> **Task to carry out**: Produce a word-for-word copy of the listing below without its pictures.

> **Source material**:
------------------------------------------------------------------------
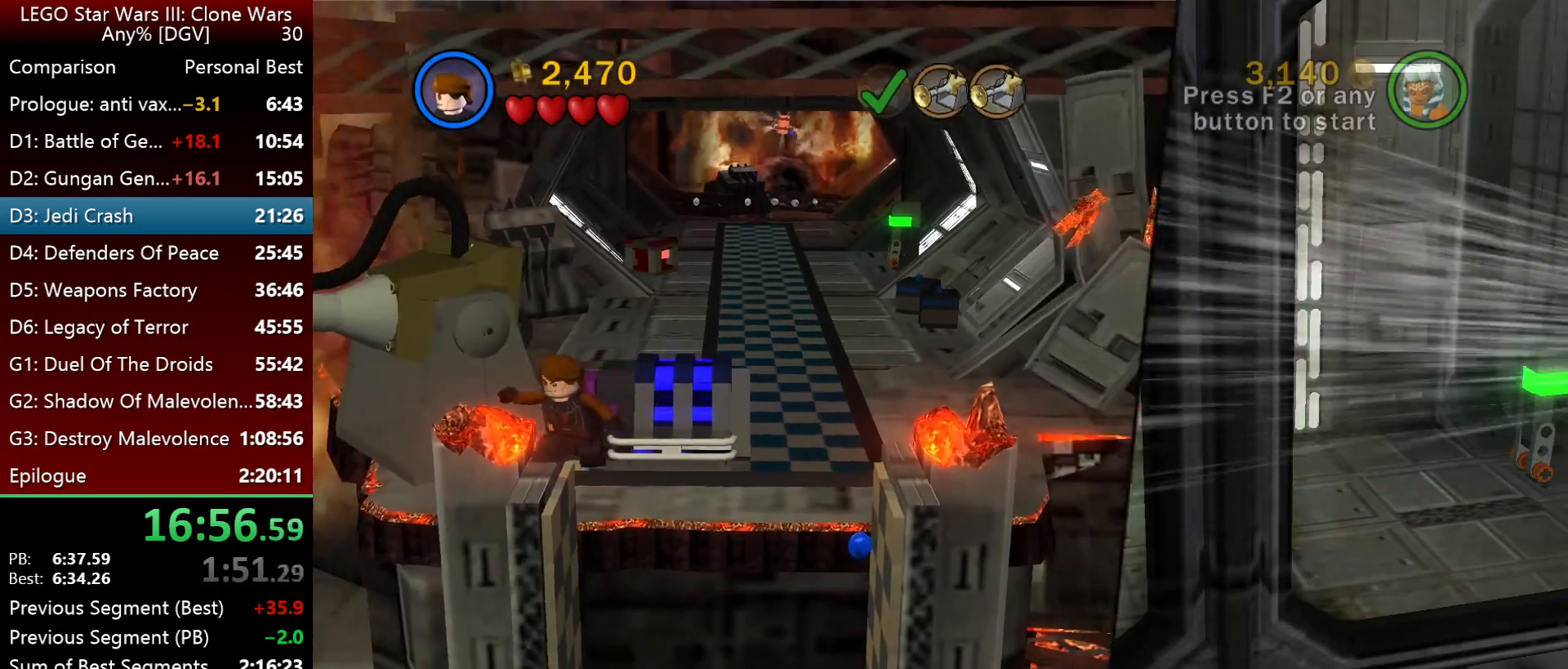
{"keys": [], "events": []}
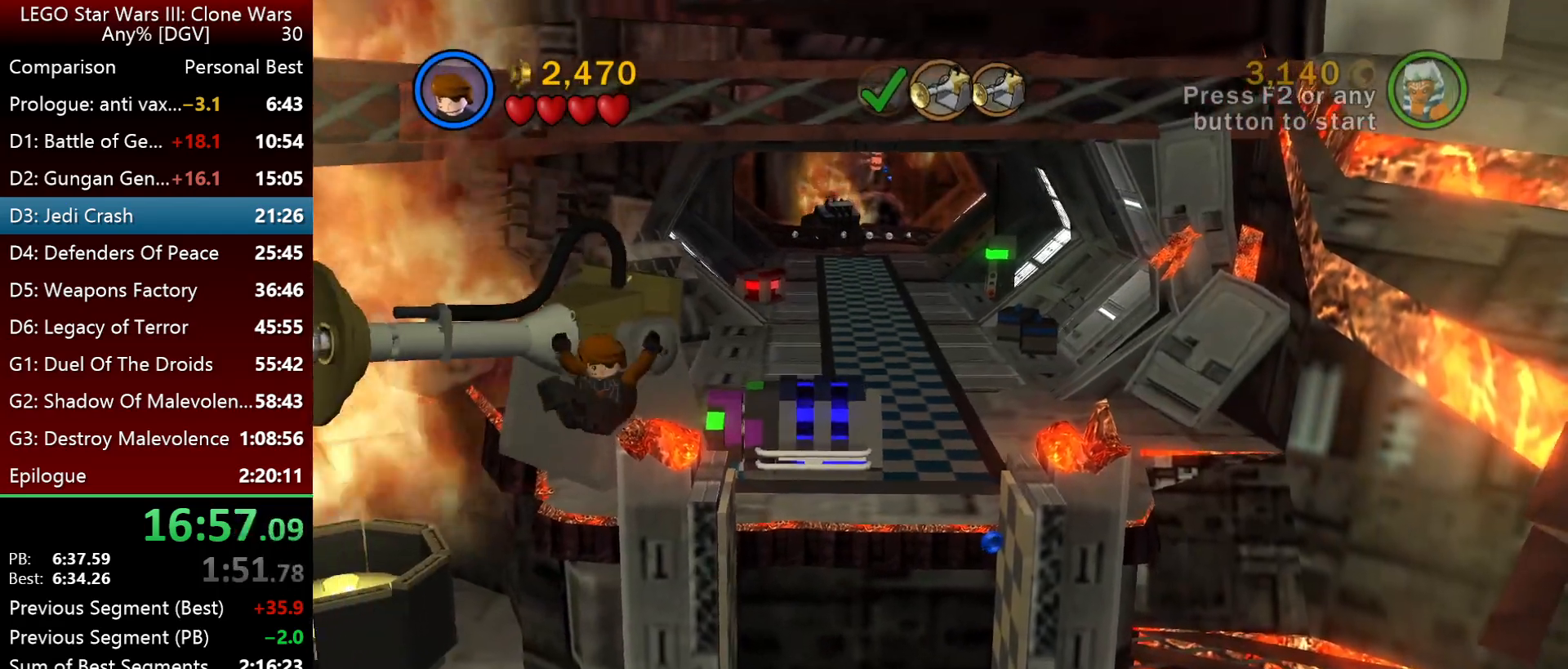
{"keys": [], "events": [[333, "f2", "down"], [433, "f2", "up"]]}
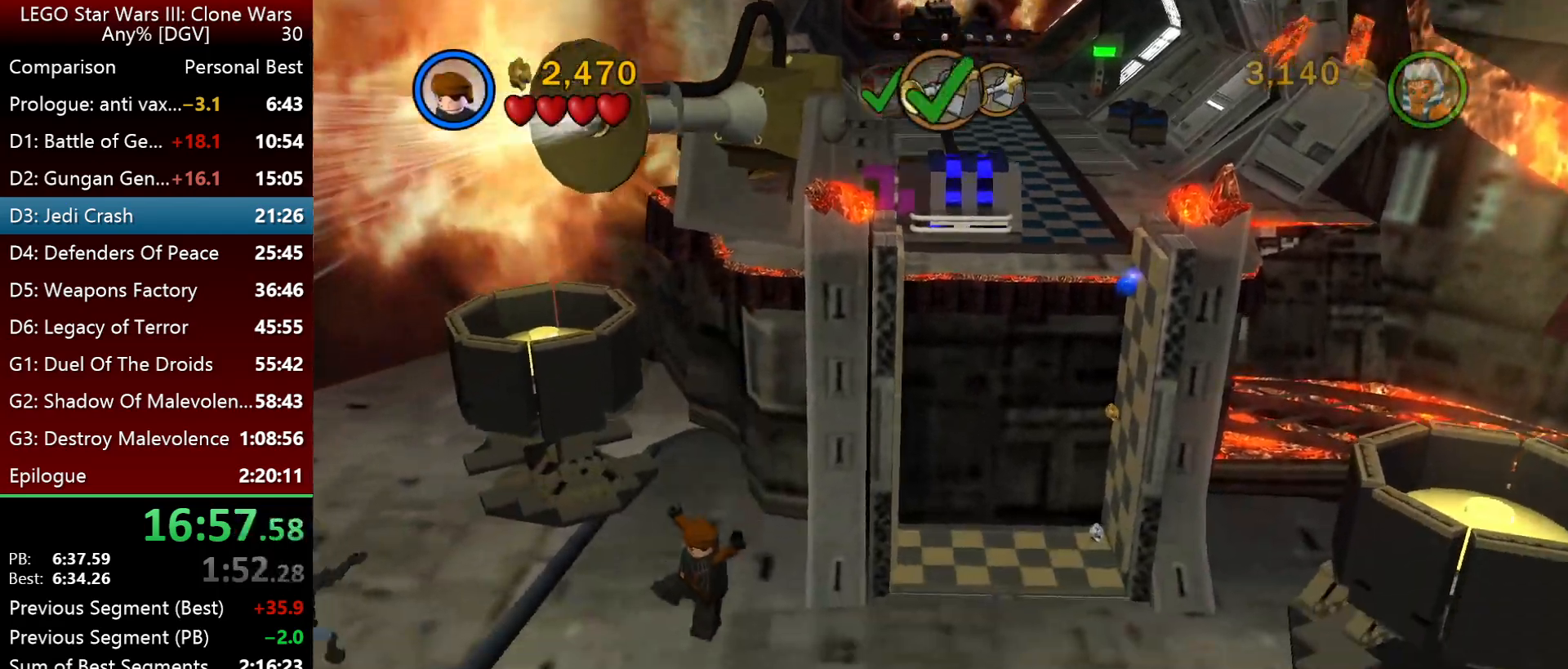
{"keys": [], "events": [[133, "f2", "down"], [300, "f2", "up"], [333, "f2", "down"], [433, "f2", "up"]]}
------------------------------------------------------------------------
> **Response below**:
{"keys": [], "events": []}
{"keys": [], "events": [[333, "f2", "down"], [433, "f2", "up"]]}
{"keys": [], "events": [[133, "f2", "down"], [300, "f2", "up"], [333, "f2", "down"], [433, "f2", "up"]]}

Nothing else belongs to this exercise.